-- Recorded information follows --

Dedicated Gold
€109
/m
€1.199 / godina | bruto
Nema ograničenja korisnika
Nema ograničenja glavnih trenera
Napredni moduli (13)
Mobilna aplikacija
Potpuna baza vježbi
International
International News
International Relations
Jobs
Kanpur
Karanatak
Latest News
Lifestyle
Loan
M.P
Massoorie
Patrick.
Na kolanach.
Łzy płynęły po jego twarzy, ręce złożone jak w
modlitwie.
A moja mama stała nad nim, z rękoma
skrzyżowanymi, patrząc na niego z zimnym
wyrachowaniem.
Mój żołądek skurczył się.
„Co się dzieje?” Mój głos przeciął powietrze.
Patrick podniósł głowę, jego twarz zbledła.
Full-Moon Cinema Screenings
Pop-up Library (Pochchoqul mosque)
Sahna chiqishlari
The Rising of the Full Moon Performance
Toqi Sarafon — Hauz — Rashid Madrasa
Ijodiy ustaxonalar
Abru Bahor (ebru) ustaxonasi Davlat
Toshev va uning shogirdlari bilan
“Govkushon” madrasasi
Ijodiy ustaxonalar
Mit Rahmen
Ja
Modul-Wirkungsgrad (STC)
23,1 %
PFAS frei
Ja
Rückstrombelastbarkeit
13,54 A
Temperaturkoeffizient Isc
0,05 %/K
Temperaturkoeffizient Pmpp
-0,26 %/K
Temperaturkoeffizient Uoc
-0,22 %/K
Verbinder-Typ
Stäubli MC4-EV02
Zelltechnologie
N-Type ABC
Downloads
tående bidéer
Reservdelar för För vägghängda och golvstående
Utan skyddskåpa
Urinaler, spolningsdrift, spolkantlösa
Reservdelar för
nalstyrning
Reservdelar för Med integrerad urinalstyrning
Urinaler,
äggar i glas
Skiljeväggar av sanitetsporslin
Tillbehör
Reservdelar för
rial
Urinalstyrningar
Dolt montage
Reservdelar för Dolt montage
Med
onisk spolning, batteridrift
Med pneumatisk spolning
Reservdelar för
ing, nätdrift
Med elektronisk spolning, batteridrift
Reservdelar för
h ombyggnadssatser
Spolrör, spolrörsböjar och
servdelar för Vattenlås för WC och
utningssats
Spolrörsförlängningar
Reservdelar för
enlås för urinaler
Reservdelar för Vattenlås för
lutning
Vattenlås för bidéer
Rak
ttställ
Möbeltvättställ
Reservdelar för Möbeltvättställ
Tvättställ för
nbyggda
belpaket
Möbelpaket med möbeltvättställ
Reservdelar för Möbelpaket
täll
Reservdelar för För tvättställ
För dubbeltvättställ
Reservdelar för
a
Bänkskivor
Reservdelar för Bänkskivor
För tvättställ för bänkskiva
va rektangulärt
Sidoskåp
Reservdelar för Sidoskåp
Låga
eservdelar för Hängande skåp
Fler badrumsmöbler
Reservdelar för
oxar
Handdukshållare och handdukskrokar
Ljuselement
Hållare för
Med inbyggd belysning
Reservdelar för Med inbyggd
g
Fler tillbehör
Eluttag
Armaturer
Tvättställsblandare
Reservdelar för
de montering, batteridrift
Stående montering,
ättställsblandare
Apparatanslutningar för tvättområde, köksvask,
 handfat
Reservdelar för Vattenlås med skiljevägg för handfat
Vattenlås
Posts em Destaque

-- Recorded information concluded --

* **Your objective**:
Check every line of the records, and copy the ones that hold the word "handfat".

* **Written solution**:
 handfat
Reservdelar för Vattenlås med skiljevägg för handfat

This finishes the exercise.